Maybe my favorite thing about this year’s West Ham team is that you never know which player will step up on a given day. Antonio is the star when he’s healthy and playing well, but he hasn’t scored a goal since the late 17th century and the team keeps chugging on. West Ham isn’t so much a lead actor and a supporting cast as a shifting collection of dudes here to get a job done. Three weeks into the season I thought Said Benrahma was the second coming of Kaká; now he looks like an afterthought, and Jarrod Bowen is suddenly the best midfielder in London. Pablo Fornals? Aaron Cresswell? When the time is right, they will help you move a piano. Tomas Soucek was this team’s joint leading scorer last season, for God’s sake. Like the Scooby Gang or the A-Team, West Ham are at their best making plans on the fly to suit their motley collection of skills. Also like the Scooby Gang or the A-Team, it is very easy to imagine West Ham owning a van.

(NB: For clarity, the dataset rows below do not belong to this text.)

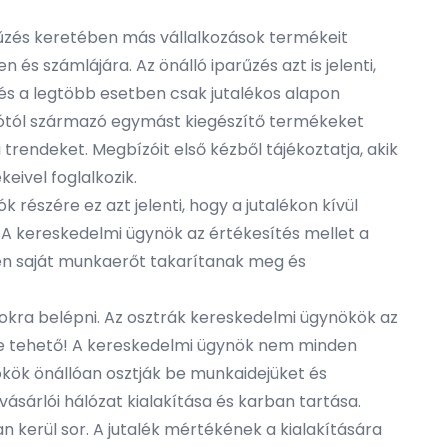
arűzés keretében más vállalkozások termékeit
és számlájára. Az önálló iparűzés azt is jelenti,
 és a legtöbb esetben csak jutalékos alapon
ítótól származó egymást kiegészítő termékeket
trendeket. Megbízóit első kézből tájékoztatja, akik
eivel foglalkozik.
 részére ez azt jelenti, hogy a jutalékon kívül
 A kereskedelmi ügynök az értékesítés mellet a
űen saját munkaerőt takarítanak meg és
acokra belépni. Az osztrák kereskedelmi ügynökök az
re tehető! A kereskedelmi ügynök nem minden
kök önállóan osztják be munkaidejüket és
vásárlói hálózat kialakítása és karban tartása.
n kerül sor. A jutalék mértékének a kialakítására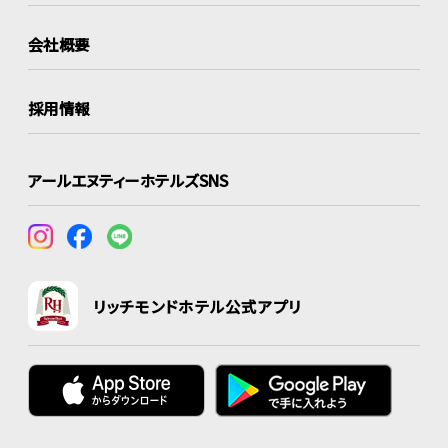
会社概要
採用情報
アールエヌティーホテルズSNS
リッチモンドホテル公式アプリ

How far can they take this? Assuming 17 teams are playing for the last Champions League place this year, there’s a lot working in the Hammers’ favor. Their schedule is about to get a lot easier, and of their major rivals—well, Tottenham have looked better under Antonio Conte, but can Tottenham keep winning with Harry Kane’s sad ghost playing in place of Harry Kane? Manchester United was in a full-blown meltdown a few weeks ago. We’re all assuming they’ll thrive under their new interim manager, Ralf Rangnick, but Rangnick’s gegenpressing scheme is going to be very, very exhausting for nine outfield players as long as Cristiano Ronaldo is allowed to sit down on a folding chair and smoke a pipe whenever the other team has the ball. Marcus Rashford might poison Ronaldo’s octopus just to grab a break. Arsenal has some wonderfully exciting young players, but watching them against Everton on Monday, I couldn’t help but think “Ha! No.” That’s not to say one of these sides won’t pip West Ham to the Championship of Normal Clubs—fourth place should come with a trophy and a copy of the collected works of Leon Trotsky—but they have as good a chance as anyone at the moment. They are the flag-bearers of chaos in these dark times, and all the glory that Pep Guardiola didn’t preorder back in July is there for the taking.